Scala defines a class as a parametric entity, with formal parameters that are in scope in the class body. The class name, together with its formal parameters, define the primary constructor of the class. This allows the instance to initialize itself, accessing the parameters to the constructor without exposing an initialization method that can be called multiple times on an instance. The latter is one of the problems in Smalltalk.

We use a similar device to provide access to the constructor parameters from within the instance. However, we require that the class provide a method header for its primary constructor. Instead of creating instances by a special construct (constructor invocation) as in Java or Scala, we create them via method invocation. The class declaration introduces a factory object that supports the primary constructor as an instance method.

Because we create objects only by invoking methods on other objects, we preserve abstraction. We can create objects by invoking the constructor method on a parameter. We can always define alternative factory objects that support the same constructor method with different behavior, and pass them instead of the class. Furthermore, using a message based programming language, references to the class’ name are always virtual, and can be overridden.

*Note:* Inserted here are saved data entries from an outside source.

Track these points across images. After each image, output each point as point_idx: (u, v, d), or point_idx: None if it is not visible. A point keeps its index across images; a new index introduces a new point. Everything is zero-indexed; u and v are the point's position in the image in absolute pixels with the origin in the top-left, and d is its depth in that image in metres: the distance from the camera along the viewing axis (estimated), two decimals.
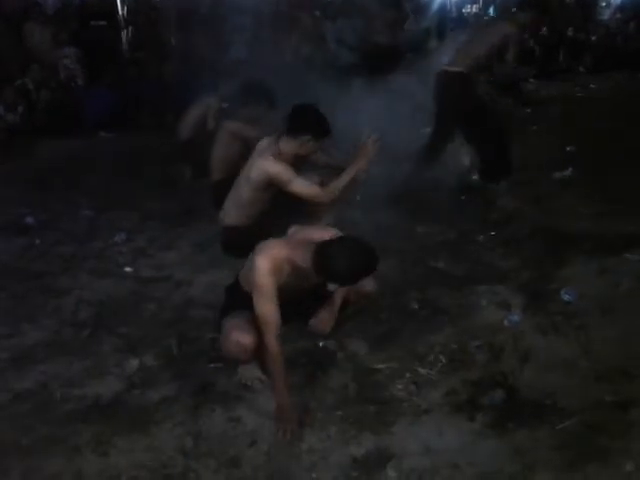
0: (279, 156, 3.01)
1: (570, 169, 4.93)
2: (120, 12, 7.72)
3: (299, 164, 3.14)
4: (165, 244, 3.98)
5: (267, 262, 2.28)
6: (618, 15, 10.31)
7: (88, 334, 2.98)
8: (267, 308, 2.27)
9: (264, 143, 3.15)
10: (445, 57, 4.60)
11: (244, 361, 2.48)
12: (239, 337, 2.37)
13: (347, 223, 4.04)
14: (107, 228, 4.23)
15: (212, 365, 2.69)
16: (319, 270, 2.24)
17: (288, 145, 2.95)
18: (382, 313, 3.07)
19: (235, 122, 4.04)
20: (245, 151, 3.88)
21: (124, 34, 7.63)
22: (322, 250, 2.23)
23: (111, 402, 2.50)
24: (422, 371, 2.61)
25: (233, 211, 3.33)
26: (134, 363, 2.73)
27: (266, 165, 3.01)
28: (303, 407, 2.40)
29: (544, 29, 9.25)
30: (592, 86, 8.07)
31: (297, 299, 2.50)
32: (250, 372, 2.55)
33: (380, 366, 2.65)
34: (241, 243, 2.87)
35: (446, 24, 8.67)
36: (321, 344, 2.80)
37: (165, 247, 3.94)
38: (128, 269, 3.66)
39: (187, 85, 5.27)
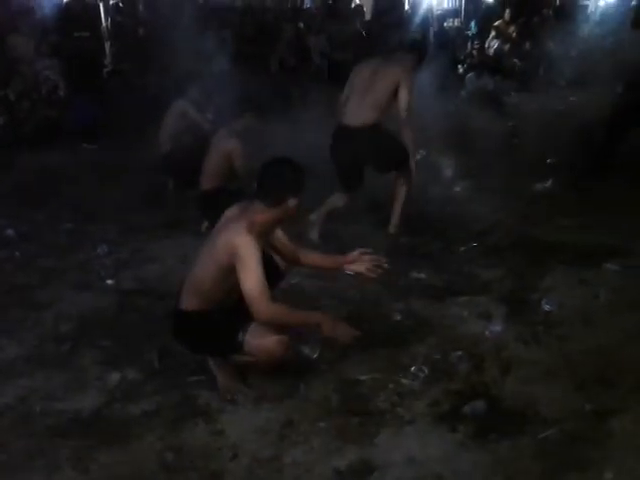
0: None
1: (551, 181, 5.00)
2: (104, 24, 7.73)
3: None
4: (148, 256, 3.96)
5: (248, 235, 2.29)
6: (597, 30, 10.53)
7: (69, 348, 2.95)
8: (261, 277, 2.26)
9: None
10: None
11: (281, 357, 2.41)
12: (276, 338, 2.37)
13: (329, 235, 4.10)
14: (89, 240, 4.20)
15: (194, 378, 2.67)
16: (264, 194, 2.34)
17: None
18: (364, 324, 3.07)
19: (237, 142, 4.01)
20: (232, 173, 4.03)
21: (107, 46, 7.63)
22: (260, 177, 2.37)
23: (92, 416, 2.47)
24: (405, 382, 2.61)
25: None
26: (115, 376, 2.71)
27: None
28: (285, 420, 2.39)
29: (526, 44, 9.43)
30: (572, 99, 8.21)
31: None
32: (232, 385, 2.55)
33: (363, 377, 2.65)
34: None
35: (428, 38, 8.78)
36: (305, 352, 2.80)
37: (148, 259, 3.92)
38: (110, 282, 3.63)
39: (170, 97, 5.27)
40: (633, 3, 10.56)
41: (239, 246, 2.27)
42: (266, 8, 8.79)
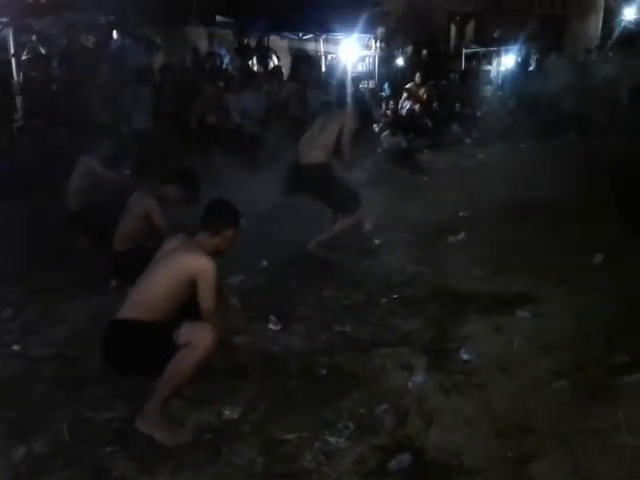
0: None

Unlike Smalltalk, the factory class is not a subclass of the superclass factory class. This prevents the possibility of calling superclass constructors and thereby creating partially initialized objects (doing this requires special effort in Smalltalk - one has to manually override the superclass constructors so that they fail; this is tedious and error prone, and not done much in practice).

I know I should be writing examples to make this all clear. However, this post is getting long, so that will wait for another post. I’ll be speaking about some of this work next month a the dynamic language workshop at ECOOP. By then, I imagine I’ll put out some examples of what we’ve been doing these past few months.